Love. A home. A real marriage, she wanted to say. But he wasn’t capable of providing any of those things. “I’m not asking you for anything.”

“Aren’t you?”

She flinched. Was she so easy to read? Could he really see into her heart, see the dreams and hopes she kept safely tucked away there? Had she left herself so open and vulnerable? One careless touch and he could shatter all she held most dear. Assuming he hadn’t already. She needed to protect herself and pull back before he hurt her more than he had already. At the very least she needed to pull back until her father had found Brimstone. Because if Lazz ever found out that she’d known it was missing and had still gone through with their wedding, he’d never forgive the betrayal. Not after what Caitlyn and Marco had done to him.

She slid from his embrace and escaped the bed. Snatching up the sheet, she wound it around herself. “This—” She gestured toward the rumpled bed. “We need to agree that our sexual encounter never occurred.”

He raised an eyebrow. “Sexual encounter?”

Her chin shot up. “Would you prefer I call it lovemaking?”


Touché.
” He lifted onto an elbow, not in the least concerned about his nudity, and regarded her through narrowed eyes. “You think we can just pretend tonight never happened?”

She kicked the trailing end of the sheet to one side. “Yes.”

“And if we pretend hard enough, we can have our marriage annulled?” he asked in a neutral voice.

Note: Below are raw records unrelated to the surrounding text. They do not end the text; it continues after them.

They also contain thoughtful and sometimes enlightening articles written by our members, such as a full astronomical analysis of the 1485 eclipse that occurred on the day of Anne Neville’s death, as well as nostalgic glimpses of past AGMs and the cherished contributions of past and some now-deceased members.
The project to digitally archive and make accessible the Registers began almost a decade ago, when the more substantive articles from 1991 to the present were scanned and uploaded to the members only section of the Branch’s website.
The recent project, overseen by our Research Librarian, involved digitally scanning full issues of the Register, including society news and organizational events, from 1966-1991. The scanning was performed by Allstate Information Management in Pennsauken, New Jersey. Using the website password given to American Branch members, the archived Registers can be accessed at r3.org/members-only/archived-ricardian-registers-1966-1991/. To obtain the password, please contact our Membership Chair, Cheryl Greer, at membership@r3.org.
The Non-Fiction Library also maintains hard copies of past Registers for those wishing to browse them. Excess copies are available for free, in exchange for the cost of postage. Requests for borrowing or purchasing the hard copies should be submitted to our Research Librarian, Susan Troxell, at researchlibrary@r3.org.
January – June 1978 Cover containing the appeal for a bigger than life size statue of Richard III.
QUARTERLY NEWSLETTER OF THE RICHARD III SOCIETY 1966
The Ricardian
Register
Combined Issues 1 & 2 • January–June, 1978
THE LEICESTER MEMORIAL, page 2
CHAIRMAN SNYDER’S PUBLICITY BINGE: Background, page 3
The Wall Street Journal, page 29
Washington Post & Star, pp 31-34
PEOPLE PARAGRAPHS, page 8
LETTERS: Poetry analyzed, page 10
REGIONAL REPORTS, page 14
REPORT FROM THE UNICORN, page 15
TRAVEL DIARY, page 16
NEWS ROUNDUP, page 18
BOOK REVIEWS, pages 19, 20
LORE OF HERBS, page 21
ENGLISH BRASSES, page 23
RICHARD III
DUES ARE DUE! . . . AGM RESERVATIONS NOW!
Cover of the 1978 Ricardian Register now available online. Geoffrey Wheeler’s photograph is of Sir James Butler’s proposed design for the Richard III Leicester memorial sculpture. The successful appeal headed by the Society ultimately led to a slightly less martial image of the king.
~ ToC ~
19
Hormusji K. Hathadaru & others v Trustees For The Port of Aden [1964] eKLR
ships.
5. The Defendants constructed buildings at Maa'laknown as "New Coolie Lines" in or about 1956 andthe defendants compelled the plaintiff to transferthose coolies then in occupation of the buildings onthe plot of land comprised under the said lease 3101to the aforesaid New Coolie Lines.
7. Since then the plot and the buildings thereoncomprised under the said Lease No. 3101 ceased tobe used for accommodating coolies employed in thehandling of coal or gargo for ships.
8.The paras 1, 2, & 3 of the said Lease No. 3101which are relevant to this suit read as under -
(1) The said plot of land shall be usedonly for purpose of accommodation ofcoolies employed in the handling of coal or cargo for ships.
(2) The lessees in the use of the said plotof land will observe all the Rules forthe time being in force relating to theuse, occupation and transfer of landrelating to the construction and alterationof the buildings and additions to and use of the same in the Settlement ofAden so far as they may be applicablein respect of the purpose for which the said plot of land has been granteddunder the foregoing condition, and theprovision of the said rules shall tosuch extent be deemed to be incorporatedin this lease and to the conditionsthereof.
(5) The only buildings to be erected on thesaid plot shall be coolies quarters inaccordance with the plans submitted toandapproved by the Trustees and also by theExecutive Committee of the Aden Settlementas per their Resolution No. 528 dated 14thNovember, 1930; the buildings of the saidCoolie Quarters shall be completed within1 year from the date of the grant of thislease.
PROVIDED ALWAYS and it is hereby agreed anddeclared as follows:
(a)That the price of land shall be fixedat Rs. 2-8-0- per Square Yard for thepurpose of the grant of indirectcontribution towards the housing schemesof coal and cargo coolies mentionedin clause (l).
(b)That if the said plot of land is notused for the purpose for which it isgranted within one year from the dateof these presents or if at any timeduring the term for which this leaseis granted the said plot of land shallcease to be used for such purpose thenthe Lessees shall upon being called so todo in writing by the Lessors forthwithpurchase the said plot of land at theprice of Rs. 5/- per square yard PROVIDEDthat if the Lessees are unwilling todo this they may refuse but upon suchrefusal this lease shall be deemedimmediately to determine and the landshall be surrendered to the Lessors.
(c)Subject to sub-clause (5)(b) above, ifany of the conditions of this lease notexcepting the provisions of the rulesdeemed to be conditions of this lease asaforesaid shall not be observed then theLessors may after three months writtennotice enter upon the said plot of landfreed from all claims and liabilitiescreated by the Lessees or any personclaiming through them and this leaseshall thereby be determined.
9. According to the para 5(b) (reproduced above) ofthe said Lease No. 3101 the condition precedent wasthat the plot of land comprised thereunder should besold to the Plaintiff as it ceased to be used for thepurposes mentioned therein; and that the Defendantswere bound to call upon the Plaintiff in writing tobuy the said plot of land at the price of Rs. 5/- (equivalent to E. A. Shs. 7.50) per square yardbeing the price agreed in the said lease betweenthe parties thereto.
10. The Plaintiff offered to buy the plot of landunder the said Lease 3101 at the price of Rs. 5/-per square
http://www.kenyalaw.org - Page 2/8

Pain filled her, a soul-deep ache. “I don’t know.”

He hesitated. “We don’t have to annul it. Or divorce. There’s a third option.”

She froze. “What do you mean?”

“I mean we can stay married.”

“Because I was a virgin? Because we had sex?”

He shook his head. “Just because I don’t believe in love doesn’t mean that I don’t believe in marriage. I want to have children someday.”

She drew in a sharp breath. Did he have any idea how insulting she found his offer? “And since we find each other physically compatible, why not?”

“That was more than physical compatibility. Way more.”

“So, I’ll do? Physically, intellectually, socially, I meet all the criteria for a wife?”

He swore. “I’m suggesting we consider turning our marriage into something more than what we originally discussed. If you’re not interested—”

“No. I’m not.”

Not on his terms. Not in such a cold-blooded, logical fashion. She closed her eyes, fighting tears. Was he really so emotionally detached that he didn’t understand how his “suggestion” came across? That he didn’t see how she ached for him to consider the possibility—even if for one tiny second—that fantasy could become reality? That his Dante family legacy might be alive and well and burning within them both?